Member of the Uttar Pradesh Legislative Council
- In office 1952–1964

Personal details
- Born: Mohammad Abdul Jaleel 14 December 1913 Lucknow
- Party: All India Muslim Majlis (Dr. Faridi) All India Muslim Majlis-e-Mushawarat
- Other political affiliations: Praja Socialist Party Samyukta Vidhayak Dal

= Abdul Jaleel Faridi =

Indian socialist politician (1913 – 1974)

Mohammad Abdul Jaleel Faridi (14 December 1913 – 19 May 1974) popularly known as Dr. Faridi was an Indian physician, freedom fighter, socialist, politician and social worker. He was the founder of Qaed, an Urdu daily. He was the founder of All India Muslim Majlis (Dr. Faridi), a political party founded in 1968 following a split in Samyukta Vidhayak Dal.

Faridi, along with Syed Mahmud, a congress-man from Bihar founded the All India Muslim Majlis-e-Mushawarat, an umbrella body of Muslim organisations in 1964 after being attracted to Jawaharlal Nehru's policy.

== Career ==
Faridi was a medical practitioner who turned into the freedom struggle and then politics. He joined Praja Socialist Party in 1951, later he left the party in 1960s after serving as the leader of legislative council for the party.

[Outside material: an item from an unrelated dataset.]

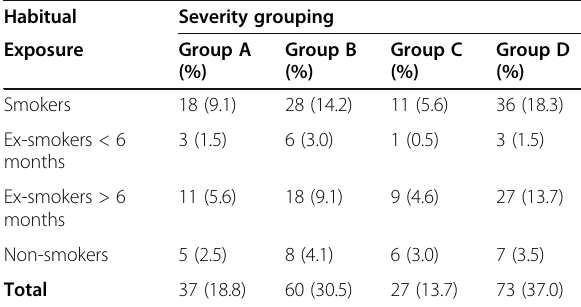
Table 11 Distribution of habitual exposure with severity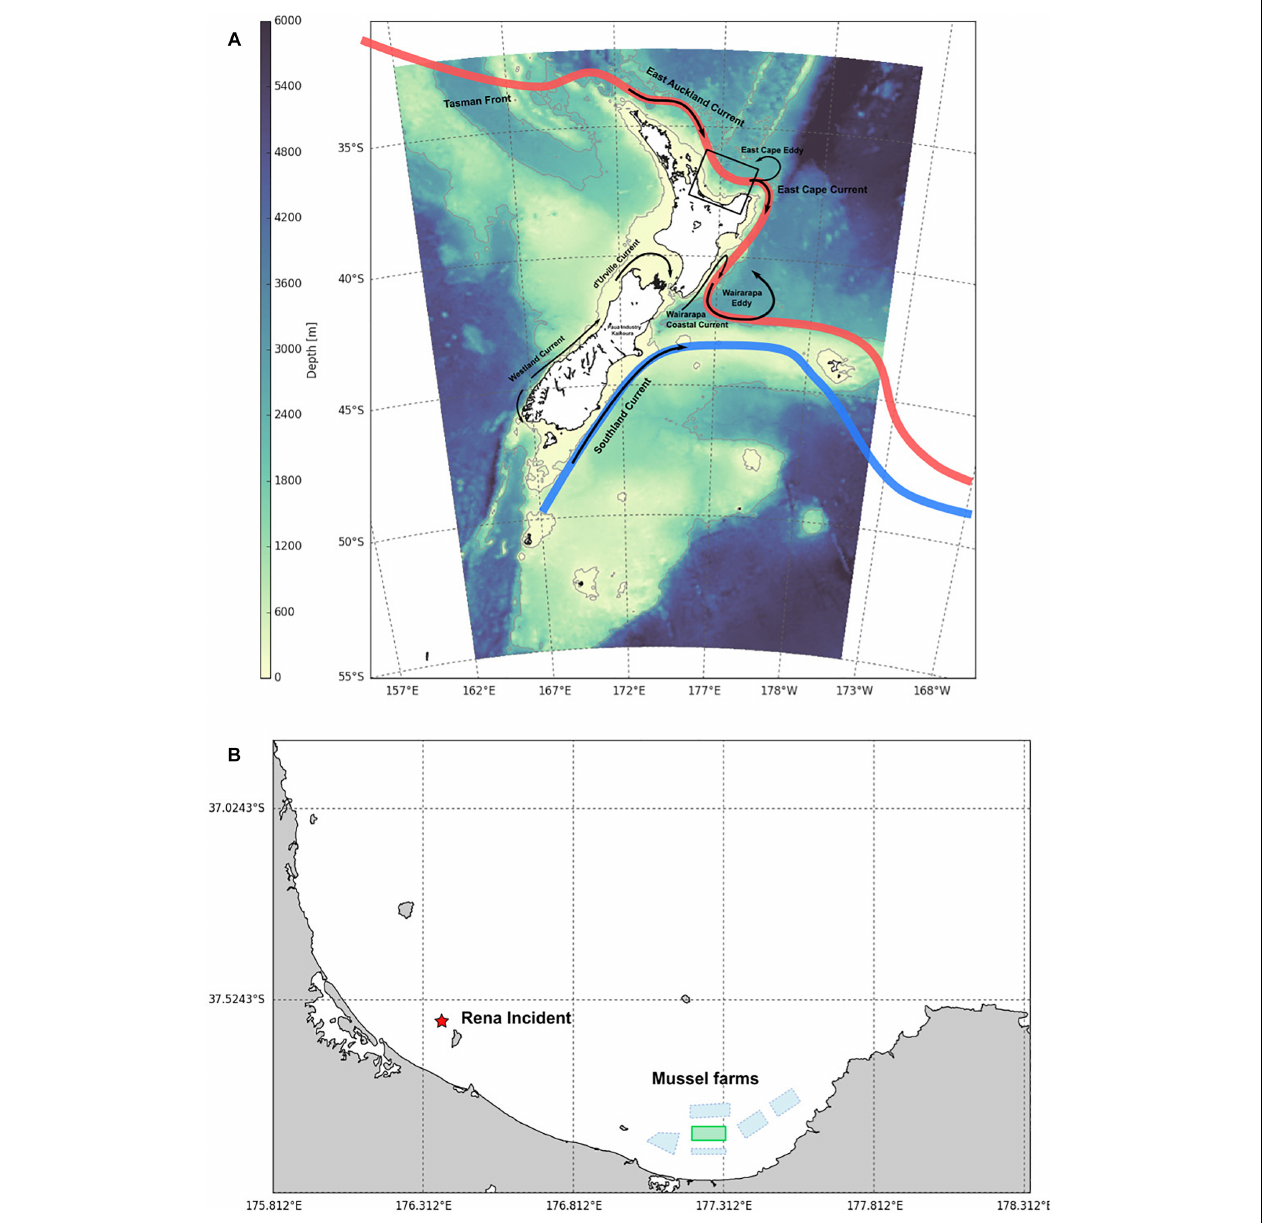
FIGURE 2 | Diagram showing the (A) NZ maritime region and the dominant circulation and (B) regional zoom in of the Bay of Plenty region showing WMTB existing and proposed mussel farms. Adapted from https://www.moanaproject.org/nz-seafood under a Creative Commons public license Attribution-NonCommercial- ShareAlike 4.0 International (CC BY-NC-SA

He left Praja Socialist Party and joined hands with Dr. Syed Mahmud to form All India Muslim Majlis-e-Mushawarat in 1968. He also led a meeting of Dalit and Muslim in the same year, which was attended by Periyar and other Dalit leaders. He also led the All-India Muslim Political Convention at New Delhi in December 1971.

== Awards ==

- Lifetime Achievement Award by All India Majlis-e-Mushawarat (2022)

== Legacy ==
United Muslim of India and Urdu Development Organization gives the Award namely Dr. Abdul Jaleel Faridi Lifetime Achievement Award singe 1997 on Urdu Day.